* Ejercicios:
a - Responda, a partir del texto sobre ganar y perder:
(i) ¿Qué efectos tienen las pérdidas sobre nosotros?
(ii) ¿De quiénes se nos inculca que es el mundo?
(iii) ¿Qué se califica como signo de inteligencia?
b - Transcriba literalmente, del texto sobre ganar y perder, todo lo que va desde "En la vida ganamos" hasta "nos da felicidad.".

* Texto:
━━━
En la vida ganamos y perdemos. Las ganancias
nos dan alegrías. Las pérdidas nos incomodan y nos causan frustración. Perder y
ganar es el juego permanente. Desde pequeños se nos habla del éxito, de los
triunfadores, de los imbatibles, de los campeones. Pero poco se nos instruye
que para ganar hay que perder. Y cómo afrontarlo, menos. No se nos enseña a perder, porque se nos
inculca que el mundo es de los poderosos, de los que nunca se dan por vencidos.
Craso error. Es la idea absurda de que sólo el trofeo nos da felicidad.
Más sabio sería que desde niños se nos dijera
que reconocer la derrota y saber aceptarla es signo de inteligencia. Muchas
veces hace falta la resignación cuando perdemos algo que escapa realmente de
nuestro control, de nuestro dominio. Llega la hora de renunciar a aquello que
jamás llegará en el futuro. Eso es el sentido de la trascendencia.
━━━
* Registros proporcionados:
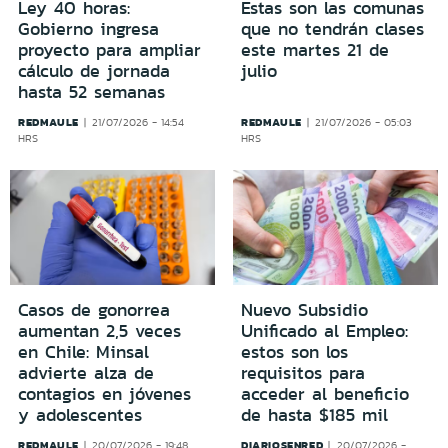
Ley 40 horas:
Estas son las comunas
Gobierno ingresa
que no tendrán clases
proyecto para ampliar
este martes 21 de
cálculo de jornada
julio
hasta 52 semanas
REDMAULE
REDMAULE
21/07/2026 - 14:54
21/07/2026 - 05:03
HRS
HRS
Casos de gonorrea
Nuevo Subsidio
aumentan 2,5 veces
Unificado al Empleo:
en Chile: Minsal
estos son los
advierte alza de
requisitos para
contagios en jóvenes
acceder al beneficio
y adolescentes
de hasta $185 mil
REDMAULE
DIARIOSENRED
20/07/2026 - 19:48
20/07/2026 -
━━━
* Respuestas:
a -
(i) Nos incomodan y nos causan frustración.
(ii) De los poderosos, de los que nunca se dan por vencidos.
(iii) Reconocer la derrota y saber aceptarla.

b -
En la vida ganamos y perdemos. Las ganancias
nos dan alegrías. Las pérdidas nos incomodan y nos causan frustración. Perder y
ganar es el juego permanente. Desde pequeños se nos habla del éxito, de los
triunfadores, de los imbatibles, de los campeones. Pero poco se nos instruye
que para ganar hay que perder. Y cómo afrontarlo, menos. No se nos enseña a perder, porque se nos
inculca que el mundo es de los poderosos, de los que nunca se dan por vencidos.
Craso error. Es la idea absurda de que sólo el trofeo nos da felicidad.